Talos Vulnerability Report

TALOS-2023-1804

GTKWave VCD parse_valuechange portdump out-of-bounds write vulnerabilities

January 8, 2024
CVE Number

CVE-2023-37416,CVE-2023-37419,CVE-2023-37420,CVE-2023-37418,CVE-2023-37417

SUMMARY

Multiple out-of-bounds write vulnerabilities exist in the VCD parse_valuechange portdump functionality of GTKWave 3.3.115. A specially crafted .vcd file can lead to arbitrary code execution. A victim would need to open a malicious file to trigger these vulnerabilities.

CONFIRMED VULNERABLE VERSIONS

The versions below were either tested or verified to be vulnerable by Talos or confirmed to be vulnerable by the vendor.

GTKWave 3.3.115

PRODUCT URLS

GTKWave - https://gtkwave.sourceforge.net

CVSSv3 SCORE

7.8 - CVSS:3.1/AV:L/AC:L/PR:N/UI:R/S:U/C:H/I:H/A:H

CWE

CWE-787 - Out-of-bounds Write

DETAILS

GTKWave is a wave viewer, often used to analyze FPGA simulations and logic analyzer captures. It includes a GUI to view and analyze traces, as well as convert across several file formats (.lxt, .lxt2, .vzt, .fst, .ghw, .vcd, .evcd) either by using the UI or its command line tools. GTKWave is available for Linux, Windows and MacOS. Trace files can be shared within teams or organizations, for example to compare results of simulation runs across different design implementations, to analyze protocols captured with logic analyzers or just as a reference when porting design implementations.

GTKWave sets up mime types for its supported extensions.

──────────

Requirements:
(1) Using the GTKWave vulnerability report, answer each question:
(a) Which version of GTKWave is confirmed vulnerable?
(b) What CVSSv3 score does the report give?
(c) On which operating systems is GTKWave available?
(2) Write the next part of the GTKWave vulnerability report, starting after its final sentence.

──────────

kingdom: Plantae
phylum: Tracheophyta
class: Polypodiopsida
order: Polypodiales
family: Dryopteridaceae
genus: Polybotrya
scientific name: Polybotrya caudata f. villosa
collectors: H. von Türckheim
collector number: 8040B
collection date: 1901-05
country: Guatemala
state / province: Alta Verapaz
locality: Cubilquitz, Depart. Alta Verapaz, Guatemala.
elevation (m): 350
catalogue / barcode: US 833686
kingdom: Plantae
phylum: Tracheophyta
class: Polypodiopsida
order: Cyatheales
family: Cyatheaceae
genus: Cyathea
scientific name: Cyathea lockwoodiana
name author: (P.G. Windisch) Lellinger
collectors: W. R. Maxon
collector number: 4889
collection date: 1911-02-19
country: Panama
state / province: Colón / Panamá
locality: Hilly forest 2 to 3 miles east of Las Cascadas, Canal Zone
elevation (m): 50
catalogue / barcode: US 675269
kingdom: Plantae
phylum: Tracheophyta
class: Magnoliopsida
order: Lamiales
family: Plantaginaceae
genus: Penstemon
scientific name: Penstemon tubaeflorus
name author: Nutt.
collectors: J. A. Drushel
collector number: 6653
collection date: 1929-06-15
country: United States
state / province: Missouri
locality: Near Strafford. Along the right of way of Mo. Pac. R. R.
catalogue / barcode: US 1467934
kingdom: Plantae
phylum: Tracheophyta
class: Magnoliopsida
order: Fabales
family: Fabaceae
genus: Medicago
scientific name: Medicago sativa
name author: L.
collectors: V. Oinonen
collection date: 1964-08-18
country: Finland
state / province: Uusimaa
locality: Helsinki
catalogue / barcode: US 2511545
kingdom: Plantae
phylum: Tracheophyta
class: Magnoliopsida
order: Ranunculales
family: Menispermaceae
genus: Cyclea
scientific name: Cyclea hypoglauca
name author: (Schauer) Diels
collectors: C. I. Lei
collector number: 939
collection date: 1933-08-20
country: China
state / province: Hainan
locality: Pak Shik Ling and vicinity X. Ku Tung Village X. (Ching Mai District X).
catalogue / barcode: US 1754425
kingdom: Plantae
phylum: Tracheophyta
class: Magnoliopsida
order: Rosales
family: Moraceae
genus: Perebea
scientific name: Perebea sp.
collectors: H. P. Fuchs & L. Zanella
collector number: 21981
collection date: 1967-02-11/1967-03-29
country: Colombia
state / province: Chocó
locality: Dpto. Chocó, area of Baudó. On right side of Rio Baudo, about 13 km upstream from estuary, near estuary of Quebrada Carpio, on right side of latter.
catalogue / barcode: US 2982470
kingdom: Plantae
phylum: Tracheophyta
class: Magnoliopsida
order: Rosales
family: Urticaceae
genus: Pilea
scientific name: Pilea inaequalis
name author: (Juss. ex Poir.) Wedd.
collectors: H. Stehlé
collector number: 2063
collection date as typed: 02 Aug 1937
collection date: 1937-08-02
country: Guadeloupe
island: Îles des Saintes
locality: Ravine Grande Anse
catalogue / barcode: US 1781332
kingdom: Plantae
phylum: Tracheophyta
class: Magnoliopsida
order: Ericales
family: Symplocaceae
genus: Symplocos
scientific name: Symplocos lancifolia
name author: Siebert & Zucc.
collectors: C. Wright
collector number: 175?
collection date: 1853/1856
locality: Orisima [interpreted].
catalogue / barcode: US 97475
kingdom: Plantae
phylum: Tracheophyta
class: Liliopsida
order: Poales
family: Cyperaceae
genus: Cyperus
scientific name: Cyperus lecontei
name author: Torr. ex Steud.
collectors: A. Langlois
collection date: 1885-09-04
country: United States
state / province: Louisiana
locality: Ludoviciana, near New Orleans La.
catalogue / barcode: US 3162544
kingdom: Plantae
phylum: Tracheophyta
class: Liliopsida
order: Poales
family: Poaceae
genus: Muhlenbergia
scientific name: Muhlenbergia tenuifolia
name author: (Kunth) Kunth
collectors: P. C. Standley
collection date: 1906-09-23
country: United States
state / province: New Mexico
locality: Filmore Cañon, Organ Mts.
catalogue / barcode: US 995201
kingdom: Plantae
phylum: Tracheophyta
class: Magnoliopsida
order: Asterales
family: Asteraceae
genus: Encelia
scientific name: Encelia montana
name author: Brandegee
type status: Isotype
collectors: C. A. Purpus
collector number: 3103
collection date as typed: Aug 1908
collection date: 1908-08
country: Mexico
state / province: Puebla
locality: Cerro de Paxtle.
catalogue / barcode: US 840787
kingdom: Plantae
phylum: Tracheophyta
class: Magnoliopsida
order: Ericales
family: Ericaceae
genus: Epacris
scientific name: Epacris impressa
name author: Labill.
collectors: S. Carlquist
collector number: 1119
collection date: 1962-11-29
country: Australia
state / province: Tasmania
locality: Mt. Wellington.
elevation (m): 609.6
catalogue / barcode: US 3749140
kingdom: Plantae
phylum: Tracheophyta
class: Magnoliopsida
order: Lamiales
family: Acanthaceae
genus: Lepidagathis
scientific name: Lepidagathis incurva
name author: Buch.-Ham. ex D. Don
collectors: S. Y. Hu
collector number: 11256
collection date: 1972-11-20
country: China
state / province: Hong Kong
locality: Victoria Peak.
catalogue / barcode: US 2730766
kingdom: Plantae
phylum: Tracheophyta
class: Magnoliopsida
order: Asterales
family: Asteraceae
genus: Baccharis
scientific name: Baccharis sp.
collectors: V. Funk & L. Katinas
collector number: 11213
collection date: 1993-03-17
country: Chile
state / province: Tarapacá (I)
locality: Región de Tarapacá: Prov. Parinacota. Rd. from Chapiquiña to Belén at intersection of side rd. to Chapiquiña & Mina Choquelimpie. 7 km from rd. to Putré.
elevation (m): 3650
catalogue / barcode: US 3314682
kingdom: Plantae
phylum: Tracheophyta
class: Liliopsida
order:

──────────

Task-by-task results:
(1)
(a) GTKWave 3.3.115
(b) 7.8
(c) Linux, Windows and MacOS

(2)
VCD (Value Change Dump) files are parsed by the vcd_parse function. This function is duplicated in several conversion utilities (vcd2lxt, vcd2lxt2, vcd2vzt) and in the GUI portion of GTKWave. In general the various implementations are very similar or identical, but in some cases they differ enough to not allow the issue described in this advisory to be triggered. For example, this issue is not present in the vcd_parse function in vcd_recorder.c.
Let’s describe the execution flow for the vcd2lxt utility; the other implementations have very similar behavior.

The function vcd_parse loops over each line in the file [1]. Depending on which token has been read [2], a different switch block is executed:

     static void vcd_parse(int linear) {
         int tok;

[1]      for (;;) {
[2]          switch (get_token()) {
                 ...

The get_token() function simply extracts a token from the file at the current cursor position, saving it to the global yytext buffer and assigning the token’s length to the global yylen.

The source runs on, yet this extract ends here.